_THINGS TO DO_:
(a) List every number written in digits in the blog post on the decline of probation.
(b) Write the next part of the blog post on the decline of probation, continuing from its last sentence.

_SOURCE DOCUMENT_:
────────────────────
Monday, 4 March 2013

Where Did It All Go Wrong?

It's a sobering thought to reflect that it all started to go wrong for probation just as I arrived on the scene as a fresh-faced 'unconfirmed' officer. I qualified with a degree and CQSW in 1985, a year after the government published their Statement of National Objectives and Priorities (SNOP) for the Service. It took the Thatcher government a long time to get around to us, but looking back on it now and with the benefit of hindsight, it signalled the beginning of our demise. Haven't we done well to last this long?

Sadly SNOP represented a brand new way of doing government and it's continued ever since. As this Hansard report of proceedings in the House of Lords demonstrates, a number of wise Peers could see trouble ahead for us and in effect began the campaign to try and preserve the integrity of the Probation Service that continues to this day. Opening proceedings was Lord Wells-Pestell, a former probation officer, and reading the transcript some 30 years later, it contains some ominously familiar themes:- 

"I am concerned—and I want to say this as nicely as I can: I do not want to be considered offensive in any way—about the competence of those at the Home Office who are responsible for the statement of objectives and priorities, who probably have had no practical experience at all of being a probation officer. 
I know that the noble Lord the Minister is going to tell me that they had the experience of probation inspectors. They had that experience, but it is a very different thing, when you come to prepare and write a memorandum, to do it after discussion with some people who have worked in the field if you yourself have had no practical experience."
────────────────────
_SUPPLIED DATA_:
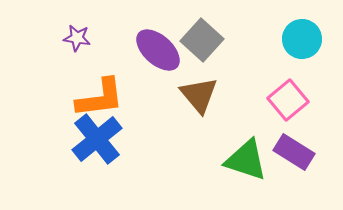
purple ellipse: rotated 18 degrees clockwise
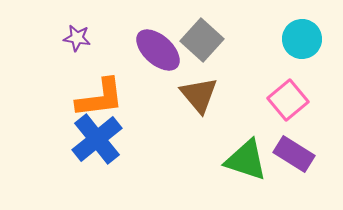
purple rectangle: moved 2 px down
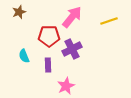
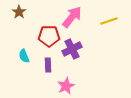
brown star: rotated 16 degrees counterclockwise
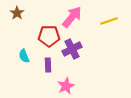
brown star: moved 2 px left, 1 px down
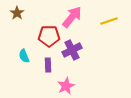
purple cross: moved 1 px down
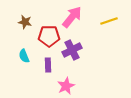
brown star: moved 8 px right, 9 px down; rotated 24 degrees counterclockwise
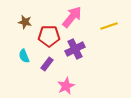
yellow line: moved 5 px down
purple cross: moved 3 px right, 1 px up
purple rectangle: moved 1 px left, 1 px up; rotated 40 degrees clockwise
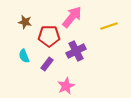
purple cross: moved 1 px right, 2 px down
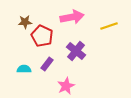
pink arrow: rotated 40 degrees clockwise
brown star: rotated 16 degrees counterclockwise
red pentagon: moved 7 px left; rotated 25 degrees clockwise
purple cross: rotated 24 degrees counterclockwise
cyan semicircle: moved 13 px down; rotated 112 degrees clockwise
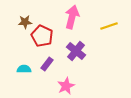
pink arrow: rotated 65 degrees counterclockwise
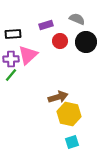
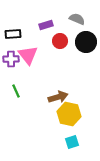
pink triangle: rotated 25 degrees counterclockwise
green line: moved 5 px right, 16 px down; rotated 64 degrees counterclockwise
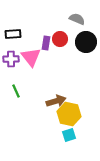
purple rectangle: moved 18 px down; rotated 64 degrees counterclockwise
red circle: moved 2 px up
pink triangle: moved 3 px right, 2 px down
brown arrow: moved 2 px left, 4 px down
cyan square: moved 3 px left, 7 px up
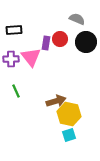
black rectangle: moved 1 px right, 4 px up
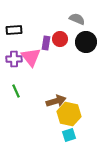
purple cross: moved 3 px right
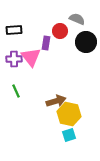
red circle: moved 8 px up
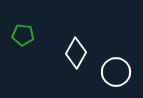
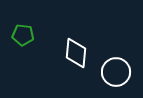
white diamond: rotated 24 degrees counterclockwise
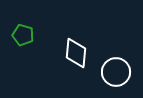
green pentagon: rotated 10 degrees clockwise
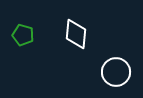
white diamond: moved 19 px up
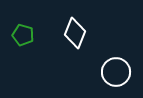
white diamond: moved 1 px left, 1 px up; rotated 16 degrees clockwise
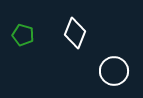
white circle: moved 2 px left, 1 px up
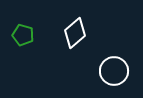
white diamond: rotated 28 degrees clockwise
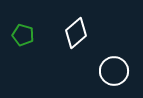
white diamond: moved 1 px right
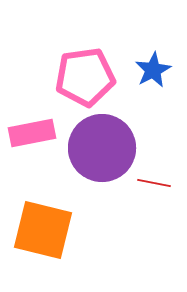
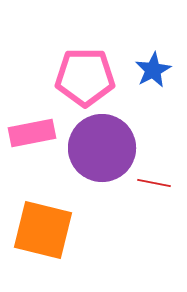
pink pentagon: rotated 8 degrees clockwise
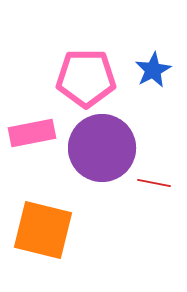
pink pentagon: moved 1 px right, 1 px down
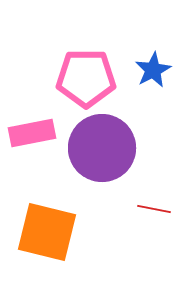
red line: moved 26 px down
orange square: moved 4 px right, 2 px down
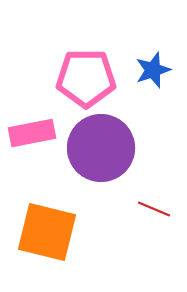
blue star: rotated 9 degrees clockwise
purple circle: moved 1 px left
red line: rotated 12 degrees clockwise
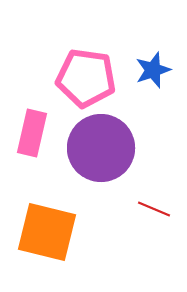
pink pentagon: rotated 8 degrees clockwise
pink rectangle: rotated 66 degrees counterclockwise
────────────────────
_EXERCISE RESPONSES_:
(a) 4, 2013, 1985, 30

(b)
The debate is well worth reading in full as it canters over all the main issues of the time ranging from the lack of a plan, training, report writing, salaries, management and much more. There is even a contribution from the great Lord Longford before the Under Secretary of State rises and amongst other things introduces this very familiar sounding notion:-  

"In future we shall be expecting the probation service to concentrate on making the most effective use of the resources which it has already. It must expect to meet increased demand for its services by more efficient and economical use of its existing manpower and facilities. In addition, a basis was needed for the application to the probation service of the Government's financial management initiative. The intention is to ensure that the 80 per cent. grant we pay on the probation service is related to clear objectives and is securing value for money. There can be no objection to getting more for the same amount of cash."


So what did SNOP bring to the probation party? Why joy of joys, bureaucratisation  and managerialism. Just for a moment allow yourself to daydream as to what your world would be like without these two expensive innovations. I'm fortunate in that I can remember. Happily it all took a long time to reach my particular probation neck-of-the-woods as my office was both geographically and managerially distant from from Head Office. In fact the joke was that we belonged to a neighbouring Service. 

We just carried on democratically deciding our own local policy for years, with the SPO being an equal participant in lively team discussions. In those days we had almost complete discretion and just followed our nose. This is from recent correspondence and utterly typical in my experience:-

"he was a Programme manager and when we had a treatment manager appointed to the team - she commented that he often did not stick to the rule book - I replied that he did not know there was a rule book!!! He just did what he thought was right - a really old style senior rather than a manager."

As usual the internet has thrown up an interesting essay on the subject by author unknown, but I hope they will forgive my quoting from it:- 

According to McWilliams (1992) the arrival of management into the NPS is a recent concept within the organisations development. Up until then he believed that the service had operated under a ‘professional-administrative model,’ yet the recommendations of the Butterworth report (1972) included the need for planning and control – and thus the era of management began. This shift largely occurred through Martinson’s proclamation that Nothing Works (1974). However it is important at this stage to differentiate between the concepts of management and managerialism. The former, in the traditional sense, refers to the ‘balancing and direction of resources to achieve certain intents.’ Managerialism on the other hand refers to the ‘implementation of a variety of techniques…..within a culture of cost efficiency and service effectiveness.’ (James & Raine 1998). It is therefore the concept of managerialism which, under the guise that public services including the NPS, should be run like a business (Clarke 1994) became the transformational force for reform.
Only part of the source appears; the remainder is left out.